(RECORDS SUPPLIED Opens)
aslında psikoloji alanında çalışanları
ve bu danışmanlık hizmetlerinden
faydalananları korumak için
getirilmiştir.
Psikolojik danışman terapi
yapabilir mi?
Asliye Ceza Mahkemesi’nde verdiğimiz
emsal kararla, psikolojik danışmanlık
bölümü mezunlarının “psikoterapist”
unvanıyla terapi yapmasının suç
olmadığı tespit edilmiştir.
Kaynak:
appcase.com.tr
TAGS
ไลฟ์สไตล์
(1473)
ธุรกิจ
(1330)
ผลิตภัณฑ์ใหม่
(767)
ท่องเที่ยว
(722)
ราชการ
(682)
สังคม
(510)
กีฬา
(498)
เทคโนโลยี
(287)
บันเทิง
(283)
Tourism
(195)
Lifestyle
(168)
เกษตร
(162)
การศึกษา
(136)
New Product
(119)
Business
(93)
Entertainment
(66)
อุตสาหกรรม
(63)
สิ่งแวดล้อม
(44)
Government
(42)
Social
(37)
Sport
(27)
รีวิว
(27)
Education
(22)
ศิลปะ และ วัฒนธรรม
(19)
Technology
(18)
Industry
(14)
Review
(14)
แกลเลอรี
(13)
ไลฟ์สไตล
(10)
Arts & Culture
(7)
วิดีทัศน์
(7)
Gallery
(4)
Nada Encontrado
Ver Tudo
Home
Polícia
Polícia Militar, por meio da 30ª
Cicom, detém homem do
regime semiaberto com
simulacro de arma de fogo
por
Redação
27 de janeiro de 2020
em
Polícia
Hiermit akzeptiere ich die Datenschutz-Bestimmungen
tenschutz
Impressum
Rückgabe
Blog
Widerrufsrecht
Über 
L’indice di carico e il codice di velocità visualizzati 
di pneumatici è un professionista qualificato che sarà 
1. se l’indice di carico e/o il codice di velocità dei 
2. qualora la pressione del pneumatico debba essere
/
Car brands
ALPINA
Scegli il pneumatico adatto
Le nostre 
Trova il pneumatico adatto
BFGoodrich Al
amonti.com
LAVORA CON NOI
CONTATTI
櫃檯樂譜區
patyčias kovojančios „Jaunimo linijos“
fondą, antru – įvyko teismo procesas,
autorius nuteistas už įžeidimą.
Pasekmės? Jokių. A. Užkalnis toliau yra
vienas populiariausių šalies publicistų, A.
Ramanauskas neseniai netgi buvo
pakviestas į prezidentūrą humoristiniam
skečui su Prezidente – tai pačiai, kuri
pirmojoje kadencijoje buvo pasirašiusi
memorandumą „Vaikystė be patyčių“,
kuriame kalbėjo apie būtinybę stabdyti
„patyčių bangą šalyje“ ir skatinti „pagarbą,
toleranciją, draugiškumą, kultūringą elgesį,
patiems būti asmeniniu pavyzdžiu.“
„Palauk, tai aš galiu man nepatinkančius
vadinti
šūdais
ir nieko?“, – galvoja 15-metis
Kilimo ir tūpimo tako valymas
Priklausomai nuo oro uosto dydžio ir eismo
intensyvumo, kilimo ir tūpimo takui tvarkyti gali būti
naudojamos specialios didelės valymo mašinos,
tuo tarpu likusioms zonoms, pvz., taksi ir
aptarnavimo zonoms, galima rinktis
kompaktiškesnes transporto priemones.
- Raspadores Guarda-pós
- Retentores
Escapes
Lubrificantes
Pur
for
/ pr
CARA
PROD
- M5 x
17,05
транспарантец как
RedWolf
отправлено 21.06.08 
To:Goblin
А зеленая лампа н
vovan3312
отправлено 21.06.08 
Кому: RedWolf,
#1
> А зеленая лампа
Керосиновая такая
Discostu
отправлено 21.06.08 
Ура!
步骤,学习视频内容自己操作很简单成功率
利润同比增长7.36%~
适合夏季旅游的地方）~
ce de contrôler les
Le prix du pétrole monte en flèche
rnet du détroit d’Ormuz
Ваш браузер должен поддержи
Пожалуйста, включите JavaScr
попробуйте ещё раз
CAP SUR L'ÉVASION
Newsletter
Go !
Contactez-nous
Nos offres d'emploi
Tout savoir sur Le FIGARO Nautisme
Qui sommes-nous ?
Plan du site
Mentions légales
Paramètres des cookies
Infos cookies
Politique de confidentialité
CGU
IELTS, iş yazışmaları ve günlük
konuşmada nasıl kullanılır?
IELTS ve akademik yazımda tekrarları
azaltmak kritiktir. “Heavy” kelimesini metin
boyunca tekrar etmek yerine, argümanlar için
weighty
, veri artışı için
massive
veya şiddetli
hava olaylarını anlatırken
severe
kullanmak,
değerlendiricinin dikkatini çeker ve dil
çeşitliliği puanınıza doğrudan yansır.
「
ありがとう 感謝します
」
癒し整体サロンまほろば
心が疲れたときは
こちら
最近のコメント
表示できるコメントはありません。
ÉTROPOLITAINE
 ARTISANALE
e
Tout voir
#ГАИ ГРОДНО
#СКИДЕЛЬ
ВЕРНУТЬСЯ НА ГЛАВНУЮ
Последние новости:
(RECORDS SUPPLIED Closes)
WHAT THE EXERCISE ASKS: Every record must be transcribed exactly as written.

SOLUTION:
aslında psikoloji alanında çalışanları
ve bu danışmanlık hizmetlerinden
faydalananları korumak için
getirilmiştir.
Psikolojik danışman terapi
yapabilir mi?
Asliye Ceza Mahkemesi’nde verdiğimiz
emsal kararla, psikolojik danışmanlık
bölümü mezunlarının “psikoterapist”
unvanıyla terapi yapmasının suç
olmadığı tespit edilmiştir.
Kaynak:
appcase.com.tr
TAGS
ไลฟ์สไตล์
(1473)
ธุรกิจ
(1330)
ผลิตภัณฑ์ใหม่
(767)
ท่องเที่ยว
(722)
ราชการ
(682)
สังคม
(510)
กีฬา
(498)
เทคโนโลยี
(287)
บันเทิง
(283)
Tourism
(195)
Lifestyle
(168)
เกษตร
(162)
การศึกษา
(136)
New Product
(119)
Business
(93)
Entertainment
(66)
อุตสาหกรรม
(63)
สิ่งแวดล้อม
(44)
Government
(42)
Social
(37)
Sport
(27)
รีวิว
(27)
Education
(22)
ศิลปะ และ วัฒนธรรม
(19)
Technology
(18)
Industry
(14)
Review
(14)
แกลเลอรี
(13)
ไลฟ์สไตล
(10)
Arts & Culture
(7)
วิดีทัศน์
(7)
Gallery
(4)
Nada Encontrado
Ver Tudo
Home
Polícia
Polícia Militar, por meio da 30ª
Cicom, detém homem do
regime semiaberto com
simulacro de arma de fogo
por
Redação
27 de janeiro de 2020
em
Polícia
Hiermit akzeptiere ich die Datenschutz-Bestimmungen
tenschutz
Impressum
Rückgabe
Blog
Widerrufsrecht
Über 
L’indice di carico e il codice di velocità visualizzati 
di pneumatici è un professionista qualificato che sarà 
1. se l’indice di carico e/o il codice di velocità dei 
2. qualora la pressione del pneumatico debba essere
/
Car brands
ALPINA
Scegli il pneumatico adatto
Le nostre 
Trova il pneumatico adatto
BFGoodrich Al
amonti.com
LAVORA CON NOI
CONTATTI
櫃檯樂譜區
patyčias kovojančios „Jaunimo linijos“
fondą, antru – įvyko teismo procesas,
autorius nuteistas už įžeidimą.
Pasekmės? Jokių. A. Užkalnis toliau yra
vienas populiariausių šalies publicistų, A.
Ramanauskas neseniai netgi buvo
pakviestas į prezidentūrą humoristiniam
skečui su Prezidente – tai pačiai, kuri
pirmojoje kadencijoje buvo pasirašiusi
memorandumą „Vaikystė be patyčių“,
kuriame kalbėjo apie būtinybę stabdyti
„patyčių bangą šalyje“ ir skatinti „pagarbą,
toleranciją, draugiškumą, kultūringą elgesį,
patiems būti asmeniniu pavyzdžiu.“
„Palauk, tai aš galiu man nepatinkančius
vadinti
šūdais
ir nieko?“, – galvoja 15-metis
Kilimo ir tūpimo tako valymas
Priklausomai nuo oro uosto dydžio ir eismo
intensyvumo, kilimo ir tūpimo takui tvarkyti gali būti
naudojamos specialios didelės valymo mašinos,
tuo tarpu likusioms zonoms, pvz., taksi ir
aptarnavimo zonoms, galima rinktis
kompaktiškesnes transporto priemones.
- Raspadores Guarda-pós
- Retentores
Escapes
Lubrificantes
Pur
for
/ pr
CARA
PROD
- M5 x
17,05
транспарантец как
RedWolf
отправлено 21.06.08 
To:Goblin
А зеленая лампа н
vovan3312
отправлено 21.06.08 
Кому: RedWolf,
#1
> А зеленая лампа
Керосиновая такая
Discostu
отправлено 21.06.08 
Ура!
步骤,学习视频内容自己操作很简单成功率
利润同比增长7.36%~
适合夏季旅游的地方）~
ce de contrôler les
Le prix du pétrole monte en flèche
rnet du détroit d’Ormuz
Ваш браузер должен поддержи
Пожалуйста, включите JavaScr
попробуйте ещё раз
CAP SUR L'ÉVASION
Newsletter
Go !
Contactez-nous
Nos offres d'emploi
Tout savoir sur Le FIGARO Nautisme
Qui sommes-nous ?
Plan du site
Mentions légales
Paramètres des cookies
Infos cookies
Politique de confidentialité
CGU
IELTS, iş yazışmaları ve günlük
konuşmada nasıl kullanılır?
IELTS ve akademik yazımda tekrarları
azaltmak kritiktir. “Heavy” kelimesini metin
boyunca tekrar etmek yerine, argümanlar için
weighty
, veri artışı için
massive
veya şiddetli
hava olaylarını anlatırken
severe
kullanmak,
değerlendiricinin dikkatini çeker ve dil
çeşitliliği puanınıza doğrudan yansır.
「
ありがとう 感謝します
」
癒し整体サロンまほろば
心が疲れたときは
こちら
最近のコメント
表示できるコメントはありません。
ÉTROPOLITAINE
 ARTISANALE
e
Tout voir
#ГАИ ГРОДНО
#СКИДЕЛЬ
ВЕРНУТЬСЯ НА ГЛАВНУЮ
Последние новости:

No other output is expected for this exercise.